§ **TEXT PROVIDED**:
[Start of section]

Efficiency: The amount of effort, relative to accuracy and completeness, that users expend to achieve a particular goal (ISO 9241-11).

Elemental Flux: Flow of substances and energy taken from the environment without prior treatment by humans, or released into the environment without subsequent treatment by humans.

EMAS: Abbreviation for Eco-Management and Audit Scheme, the title of the EC regulation on eco-auditing.

Emissions: Air pollution, noise, vibrations, light, heat, radiation and similar phenomena emitted by an installation.

Energy Self-Sufficient Homes: Energy self-sufficient houses are houses that definitely no longer need a grid connection. They obtain all their energy completely from the sun themselves, without the usual "backup" from the grid. The best-known energy-autonomous house, which has had a genre-defining effect here, is the energy-autonomous solar house of the Fraunhofer Gesellschaft in Freiburg. Solar energy generation, storage technologies and economical consumption complement each other here to form a completely self-contained cycle of generation, storage and consumption. Energy self-sufficiency, which is demonstrated here for scientific reasons, is an urgent necessity or arises entirely of its own accord wherever there are simply no energy supply systems at all, but electricity and heat are still needed. The case occurs in Europe mainly in forest and holiday homes as well as sailing boats and camping facilities, but also in remote farms, mountain houses, telecommunication facilities, islands and entire villages that have so far been spared the blessing of a "grid connection". In many cases, it has been shown that it is more cost-effective to build up an independent regenerative energy supply with appropriate storage systems than to run high-voltage lines over distances of several kilometres. This applies in particular to whole regions of the "Third World", where the rural population still lives largely without electrification, where there are no electricity grids and where the wide dispersion of individual consumers hardly permits a central supply. Here, decentralized regenerative energy supply systems are often the most economical solution, since the transport of diesel over long distances is also expensive and already consumes a large part of the freight.
Source: Astrid Schneider: SolarArchitektur für Europa. Berlin, 1996

Compensation and takeover claims: A particular provision in a development plan, especially if it is a restriction on use as in the case of many environmental provisions, may reduce the value of the land concerned and/or cause economic difficulties for the owner. Under certain conditions, the owner can then demand that he be compensated for the loss of value or that the municipality buy the land from him. The question of whether the planning intention of the municipality exceeds the limit of the social obligation of the property or not is a regular point of dispute. Further details are regulated in §§ 40 to 44 BauGB.

Leasehold: The one-time sale of municipal land provides the municipality with high short-term income. In contrast, the leasehold or the interest charged stabilises the municipal income and prevents private speculation with the land and thus the corresponding additional consumption of land. In the long term, the municipality retains not only the land but also the associated scope for design.

[End of section]

§ **INPUT DATA**:
[Start of section]

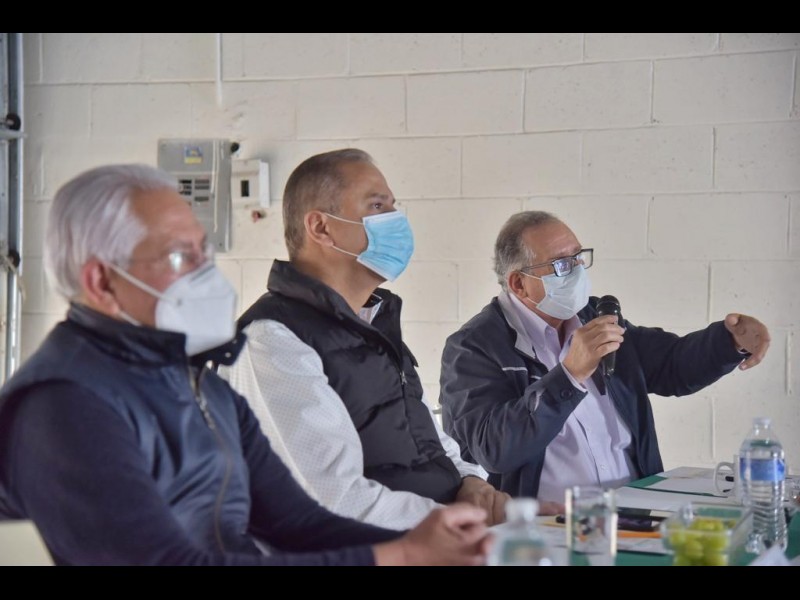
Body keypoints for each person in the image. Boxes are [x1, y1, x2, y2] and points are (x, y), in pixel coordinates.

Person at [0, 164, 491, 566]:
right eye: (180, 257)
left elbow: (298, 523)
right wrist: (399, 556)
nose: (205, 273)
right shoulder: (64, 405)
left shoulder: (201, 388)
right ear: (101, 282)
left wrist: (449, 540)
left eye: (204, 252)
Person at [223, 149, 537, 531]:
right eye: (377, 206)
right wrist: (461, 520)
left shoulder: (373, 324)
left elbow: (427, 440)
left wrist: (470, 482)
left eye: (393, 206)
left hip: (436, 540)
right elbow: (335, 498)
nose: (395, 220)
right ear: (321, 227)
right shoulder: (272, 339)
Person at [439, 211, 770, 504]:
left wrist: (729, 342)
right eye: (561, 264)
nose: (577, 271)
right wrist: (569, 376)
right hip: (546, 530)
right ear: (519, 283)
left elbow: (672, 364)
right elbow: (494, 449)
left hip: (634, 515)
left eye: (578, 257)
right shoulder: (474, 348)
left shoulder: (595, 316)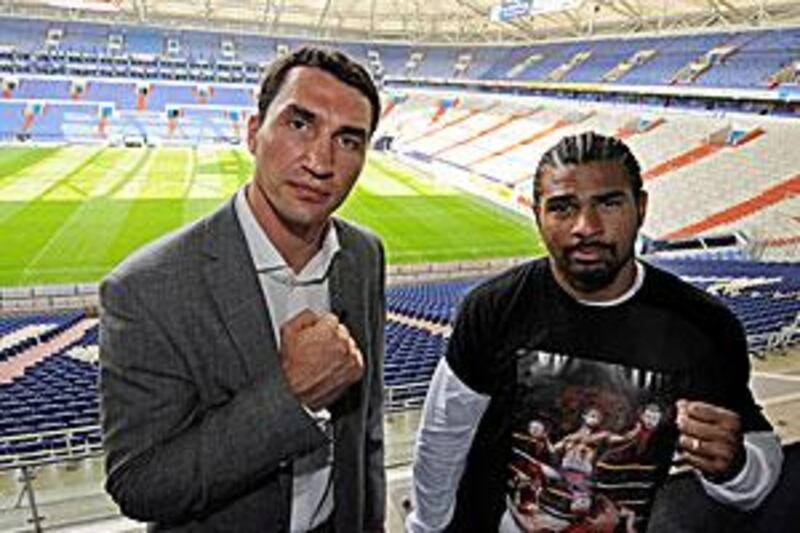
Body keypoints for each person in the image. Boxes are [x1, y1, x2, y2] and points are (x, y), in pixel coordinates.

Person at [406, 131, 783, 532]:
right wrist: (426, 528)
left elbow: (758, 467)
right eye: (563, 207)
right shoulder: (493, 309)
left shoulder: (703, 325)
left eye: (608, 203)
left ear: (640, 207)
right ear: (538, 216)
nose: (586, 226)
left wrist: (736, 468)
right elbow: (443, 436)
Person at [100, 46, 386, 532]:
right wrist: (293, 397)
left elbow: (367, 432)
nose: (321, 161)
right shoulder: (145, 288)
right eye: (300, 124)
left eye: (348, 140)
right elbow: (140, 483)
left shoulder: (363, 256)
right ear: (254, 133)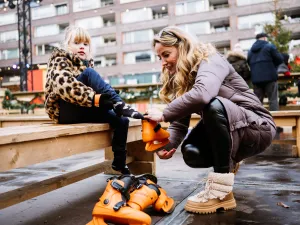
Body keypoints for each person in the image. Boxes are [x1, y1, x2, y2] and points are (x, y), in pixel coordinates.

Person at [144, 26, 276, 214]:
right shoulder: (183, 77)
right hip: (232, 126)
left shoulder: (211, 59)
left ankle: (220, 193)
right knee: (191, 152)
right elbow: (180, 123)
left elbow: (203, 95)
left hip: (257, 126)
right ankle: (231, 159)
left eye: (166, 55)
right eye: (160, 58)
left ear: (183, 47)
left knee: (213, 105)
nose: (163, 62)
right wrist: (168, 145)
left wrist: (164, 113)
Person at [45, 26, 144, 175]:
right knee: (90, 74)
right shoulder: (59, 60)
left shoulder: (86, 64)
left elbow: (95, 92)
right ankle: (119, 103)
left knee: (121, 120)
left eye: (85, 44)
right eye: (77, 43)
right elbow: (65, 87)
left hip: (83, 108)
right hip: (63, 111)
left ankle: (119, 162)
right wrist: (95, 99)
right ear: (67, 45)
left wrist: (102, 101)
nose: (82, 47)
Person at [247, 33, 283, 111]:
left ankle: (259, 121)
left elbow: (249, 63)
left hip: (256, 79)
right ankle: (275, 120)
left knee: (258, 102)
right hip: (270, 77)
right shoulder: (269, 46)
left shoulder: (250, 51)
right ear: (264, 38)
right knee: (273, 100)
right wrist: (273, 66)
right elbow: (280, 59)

[End of section]

§ **EXERCISE AIM**: In the glossary of environmental and planning terms, which sections of the BauGB regulate further details of compensation and takeover claims?

§ **TASK SOLUTION**: §§ 40 to 44 BauGB.